━━━━━ Source data ━━━━━

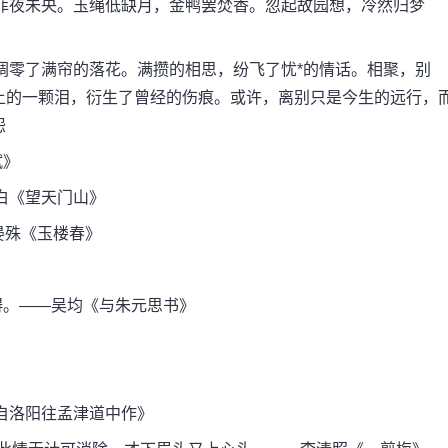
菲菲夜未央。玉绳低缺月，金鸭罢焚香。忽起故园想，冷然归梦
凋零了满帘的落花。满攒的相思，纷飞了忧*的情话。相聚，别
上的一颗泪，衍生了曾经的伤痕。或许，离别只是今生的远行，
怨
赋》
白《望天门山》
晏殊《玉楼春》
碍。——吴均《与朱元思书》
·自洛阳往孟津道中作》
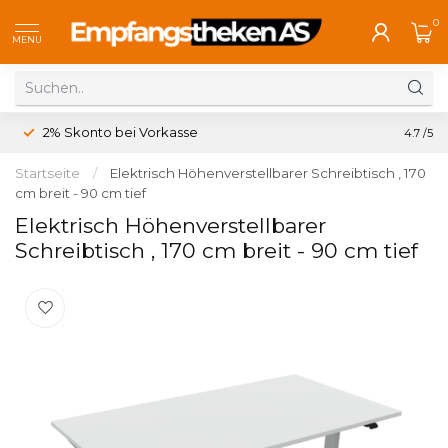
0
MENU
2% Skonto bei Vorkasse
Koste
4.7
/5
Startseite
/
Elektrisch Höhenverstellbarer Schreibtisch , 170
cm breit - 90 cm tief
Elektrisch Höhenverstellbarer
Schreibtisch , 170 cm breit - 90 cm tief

━━━━━
━━━━━ Source data ━━━━━

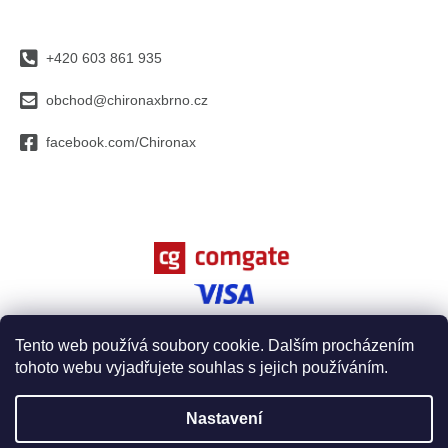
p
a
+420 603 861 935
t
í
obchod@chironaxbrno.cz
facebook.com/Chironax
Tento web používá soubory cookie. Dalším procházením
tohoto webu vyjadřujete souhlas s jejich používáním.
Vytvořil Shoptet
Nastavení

━━━━━

Assignment: State how many lines in the entries above contain the word "Höhenverstellbarer", replying with the number alone.

Answer for this exercise: 2